The spokesman reminded people to maintain a balanced diet and avoid excessive eating of mooncakes as they are generally high in sugar and fat. Some types also contain relatively high levels of salt. Eating too much fat will increase the risk of being overweight and obese while dietary sugar intake is a determinant of body weight and dental caries. In addition, excessive sodium intake will increase the risk of developing hypertension, fatal stroke and coronary heart disease.
 
He advised people to refer to nutrition labels, particularly the sugar, salt and fat content, to make a healthier choice. People should avoid mooncake types with high levels of fat or sugar, i.e. containing more than 20 grams of total fat or more than 15g of sugar per 100g of food. As for reducing salt intake, people can choose low-sodium mooncake types, i.e. containing less than 120 milligrams of sodium per 100g of food.
 
He said that people should consider their health condition and consume mooncakes in an appropriate amount during the Mid-Autumn Festival. He advised people to share mooncakes with their family members and friends, as this not only enhances the festive atmosphere, but also allows them to taste mooncakes of different flavours and avoid overconsumption.
 
Members of the public should observe the following Five Keys to Food Safety in the purchase, storage and consumption of mooncakes to prevent food-borne diseases:
 
* Buy mooncakes from reliable outlets rather than patronising unlicensed hawkers. Check whether the mooncakes are properly packaged, pay attention to the expiry dates before purchase and eat them before the expiry dates;
 
* Store mooncakes according to the instructions on the package if they are not to be consumed immediately. Keep snowy mooncakes at 4 degrees Celsius or below and ice-cream mooncakes at minus 18 degrees C or below, and consume them as soon as possible after taking them out from the refrigerator;
 
* Use an icebox to carry snowy or ice-cream mooncakes outdoors and consume them as soon as possible;
 
* Wrap mooncakes properly and separate them from raw food when storing in a refrigerator to prevent cross-contamination; and
 
* Maintain good personal hygiene.
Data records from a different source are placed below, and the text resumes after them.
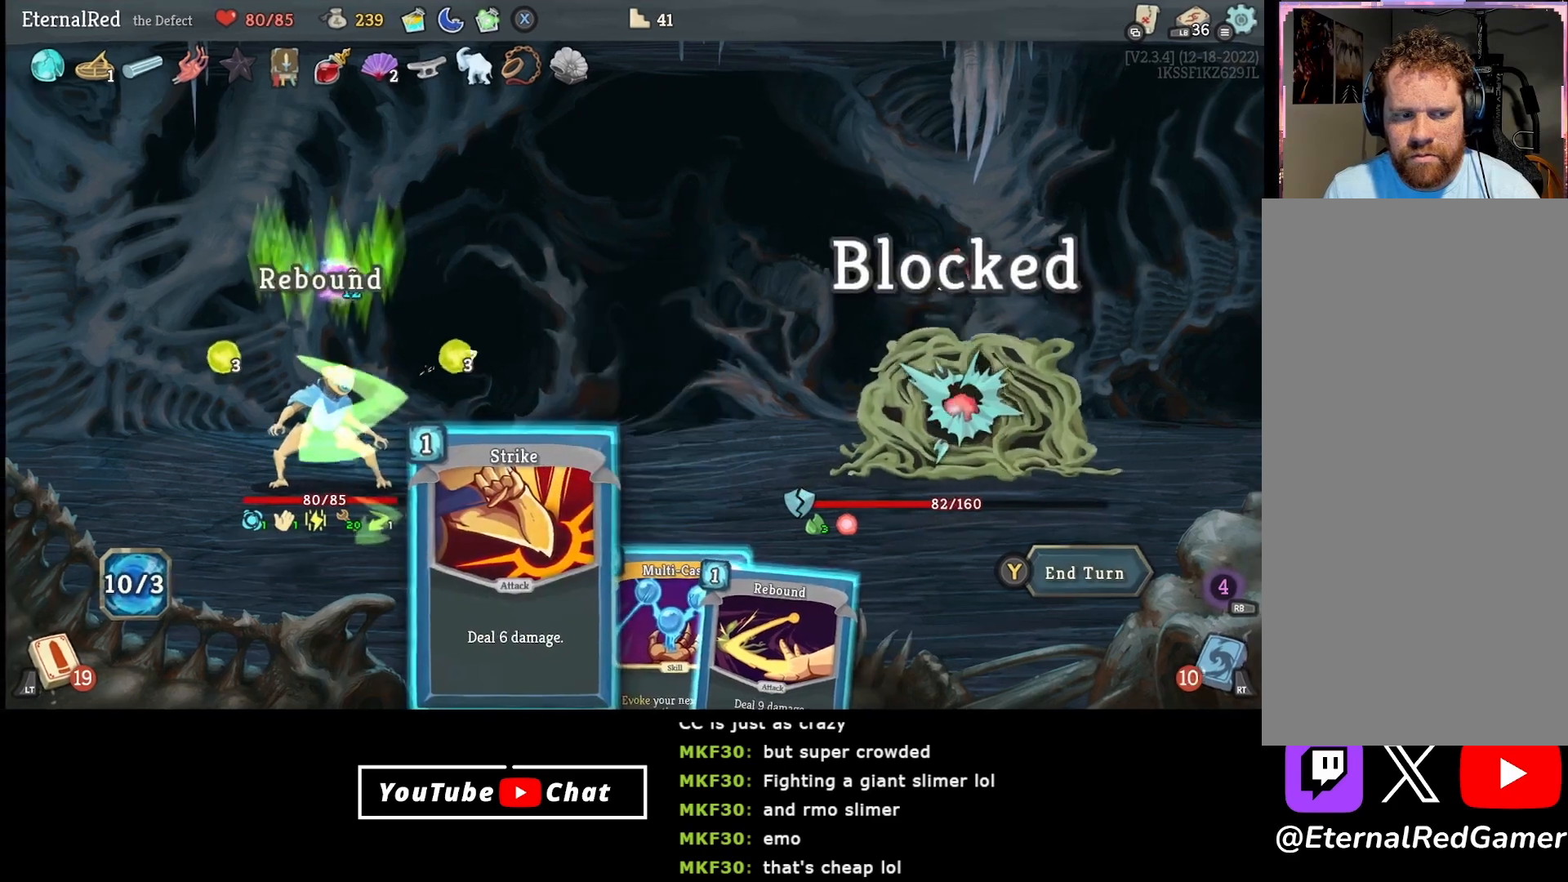
{"buttons": [], "right_stick": "center", "events": []}
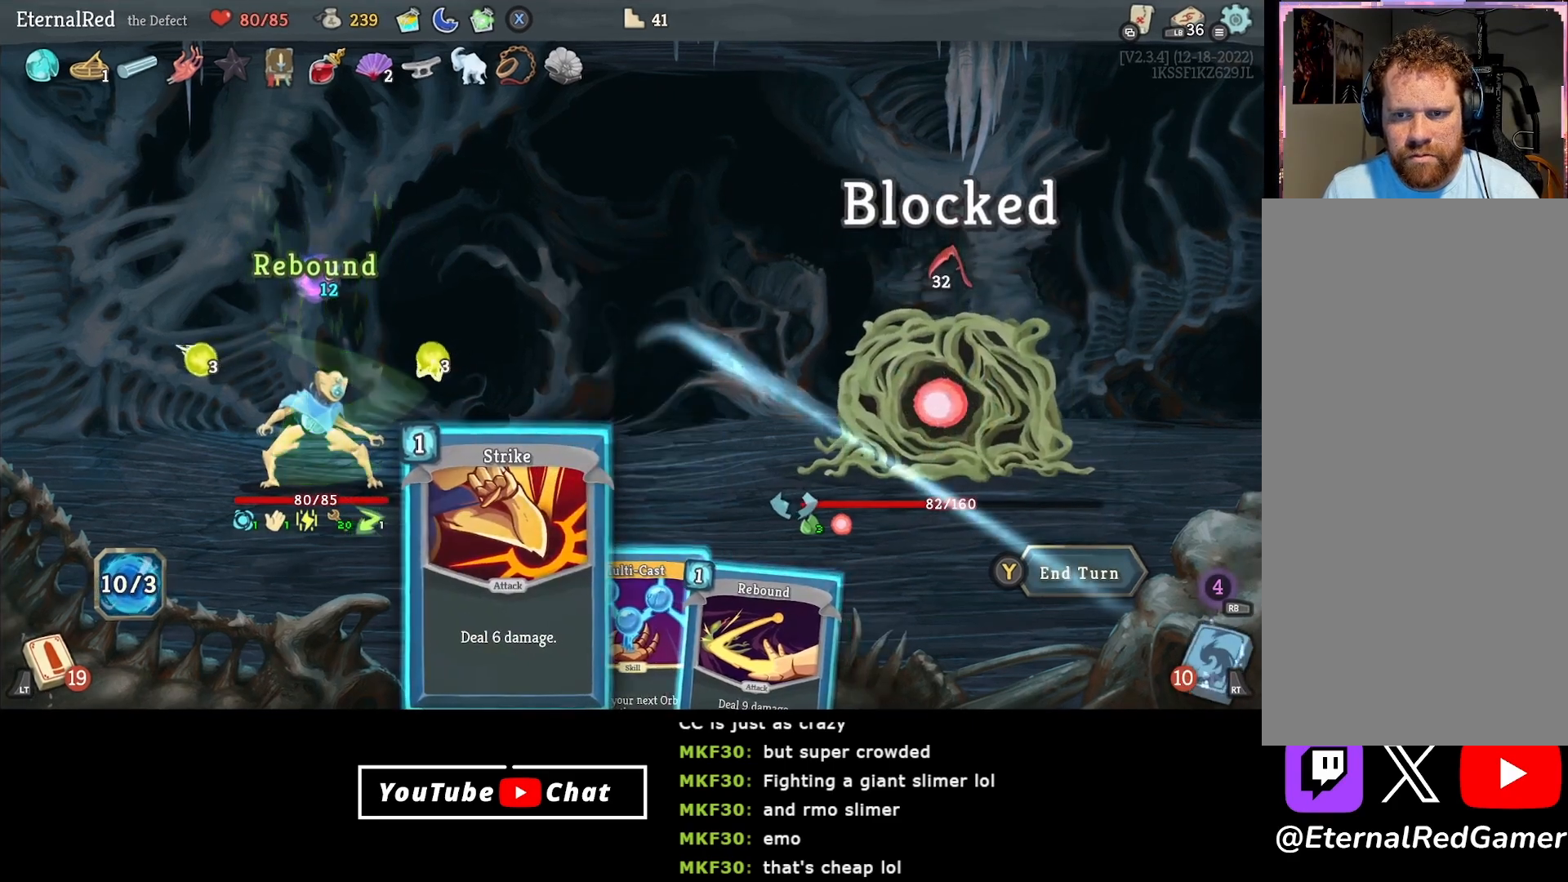
{"buttons": [], "right_stick": "center", "events": []}
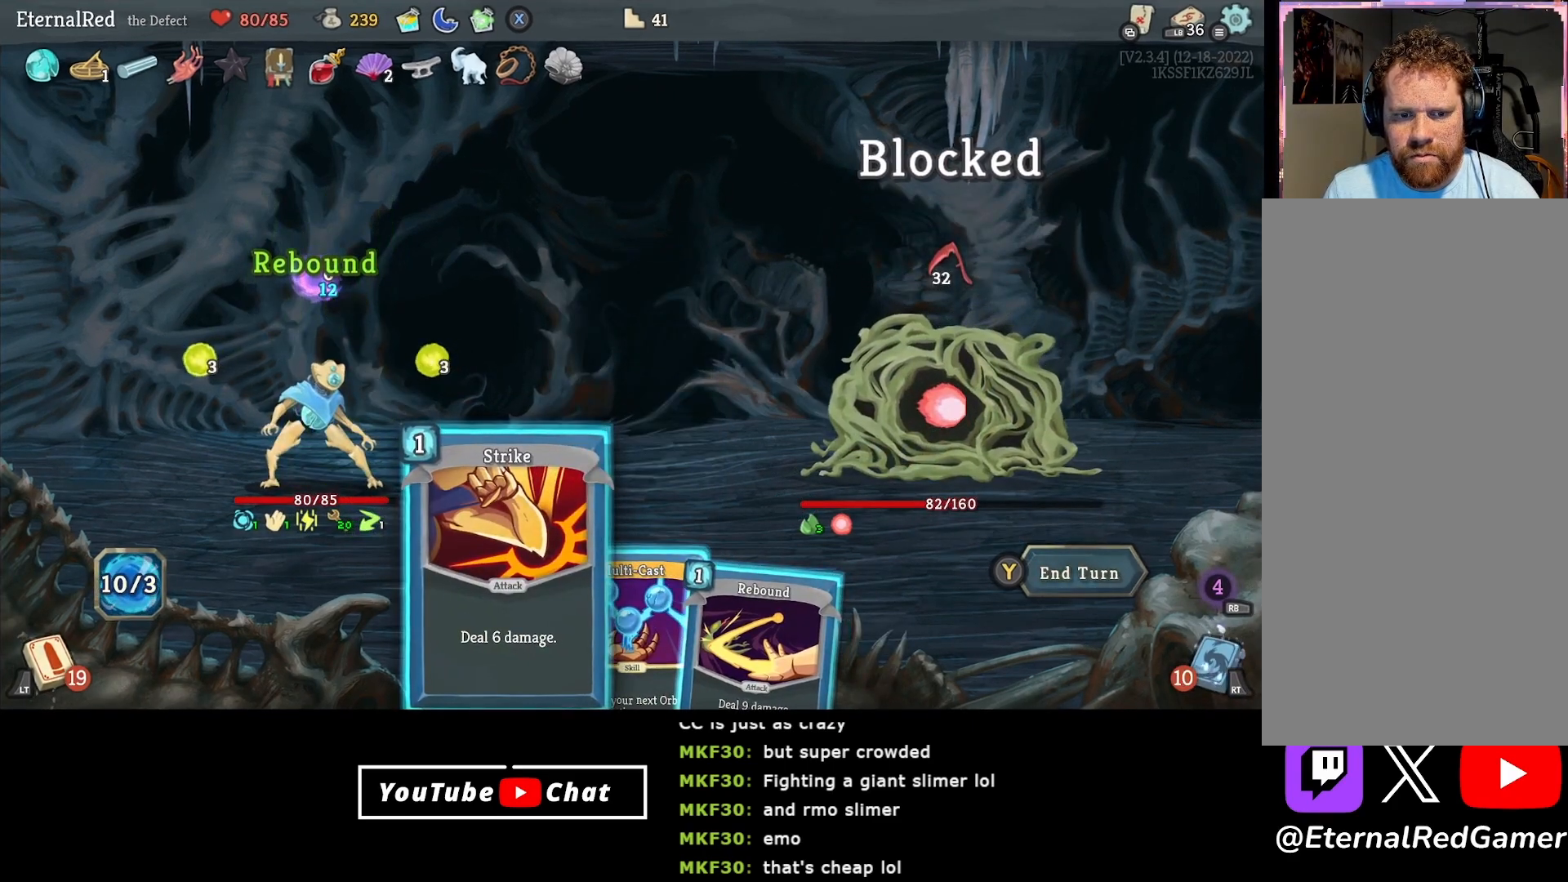
{"buttons": [], "right_stick": "center", "events": [[283, "A", "down"], [317, "A", "up"], [400, "A", "down"], [450, "A", "up"]]}
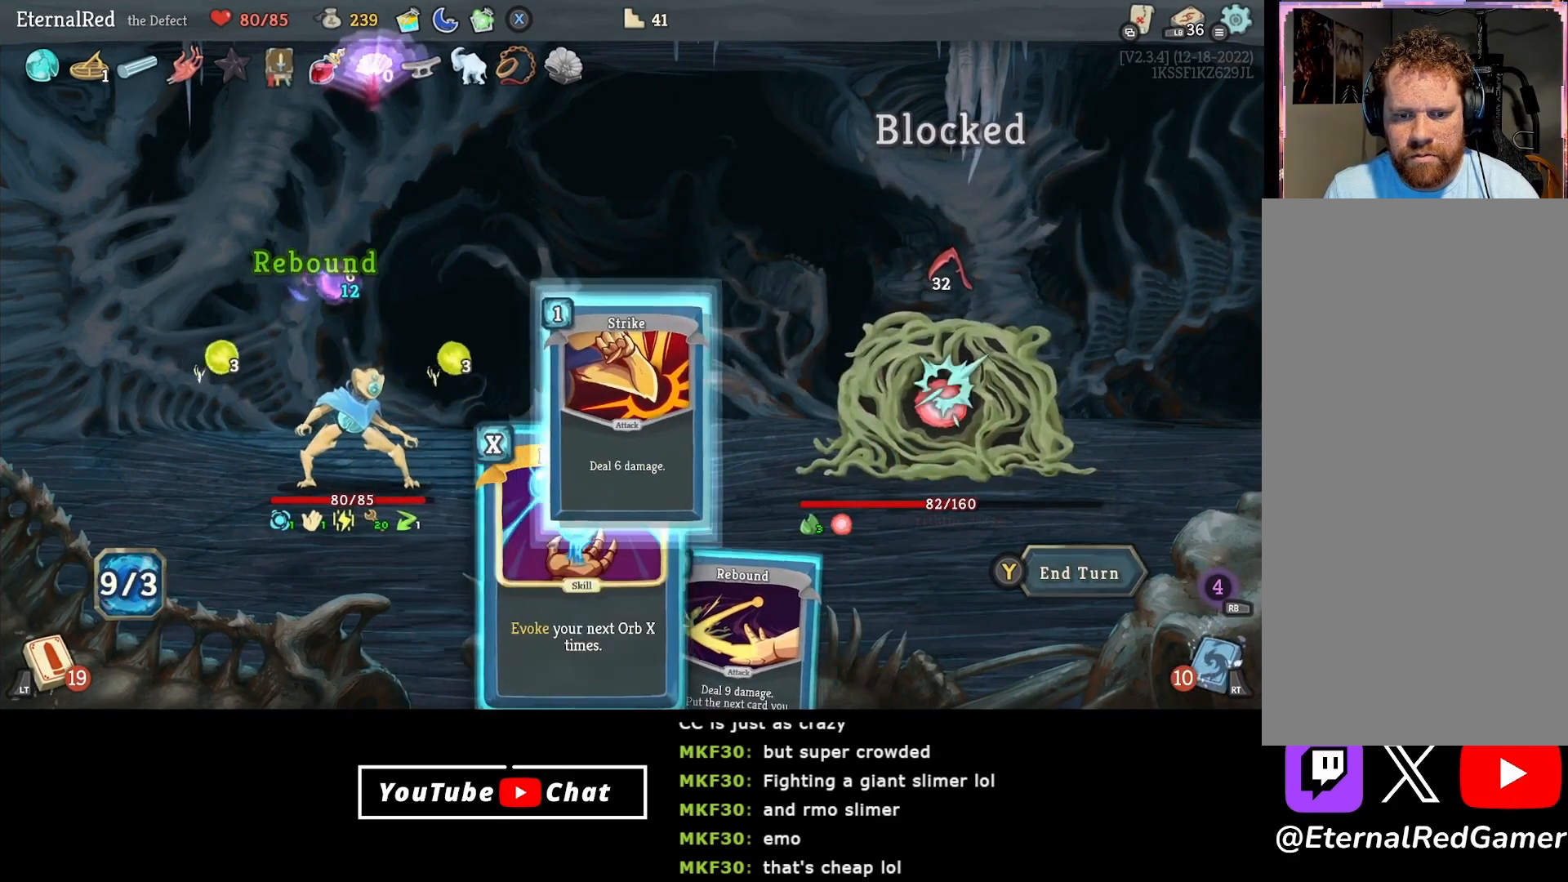
{"buttons": [], "right_stick": "center", "events": []}
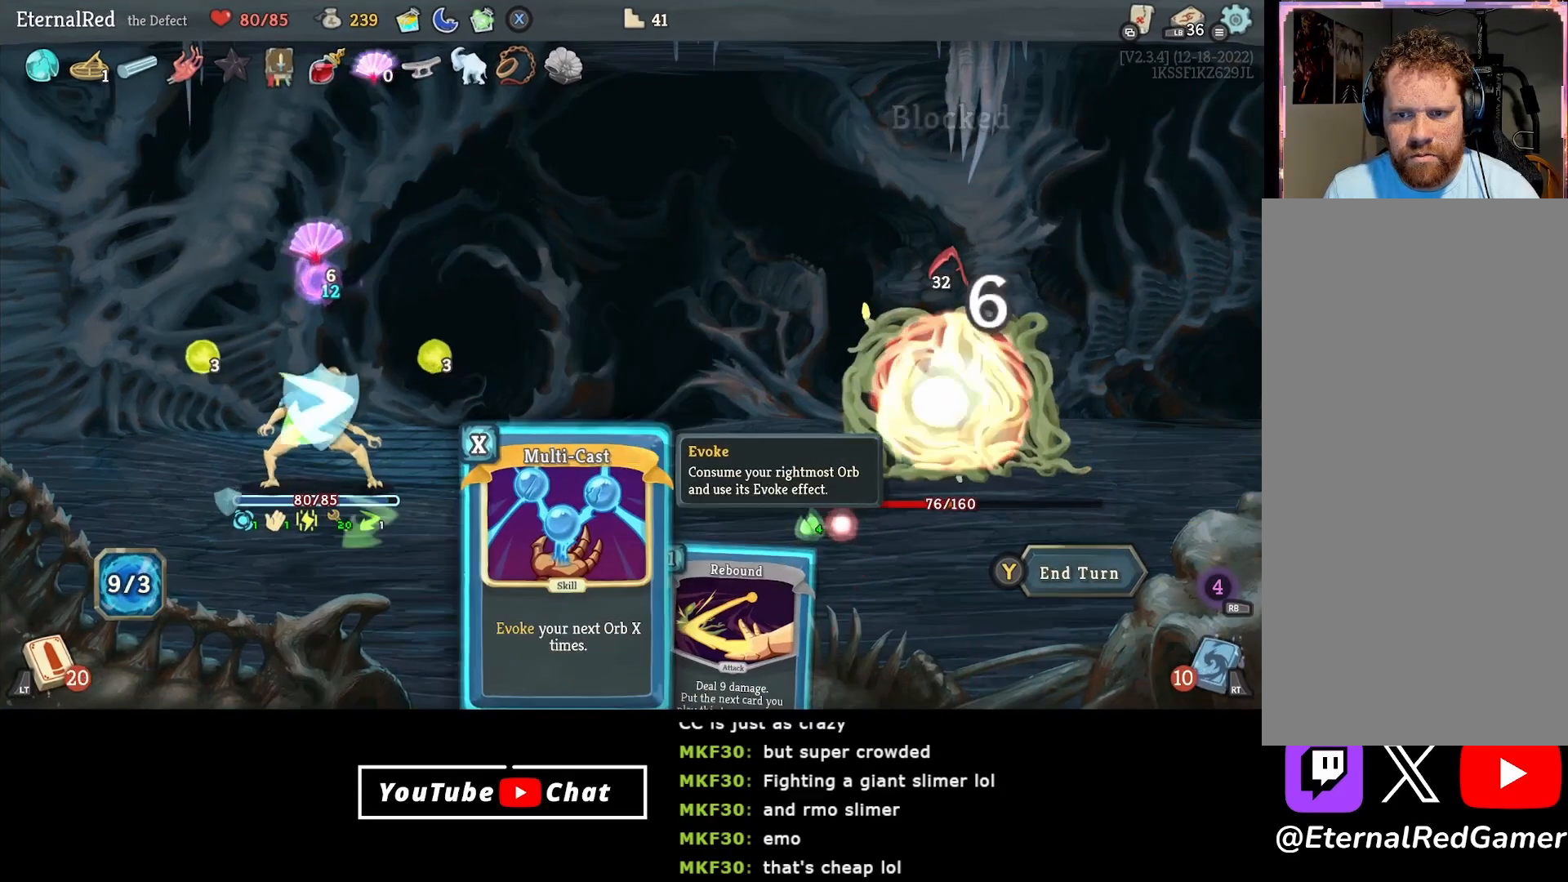
{"buttons": [], "right_stick": "center", "events": []}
Wash hands properly with liquid soap and running water before handling mooncakes.
 
The spokesman also reminded food traders to adhere to the Good Manufacturing Practice. Other than purchasing food ingredients from reliable suppliers, they should also comply with legal requirements when using food additives.
 
"Snowy and ice-cream mooncakes, which do not undergo a baking process at high temperature, need to be handled hygienically during processing, transportation and storage to avoid contamination and growth of germs," he said.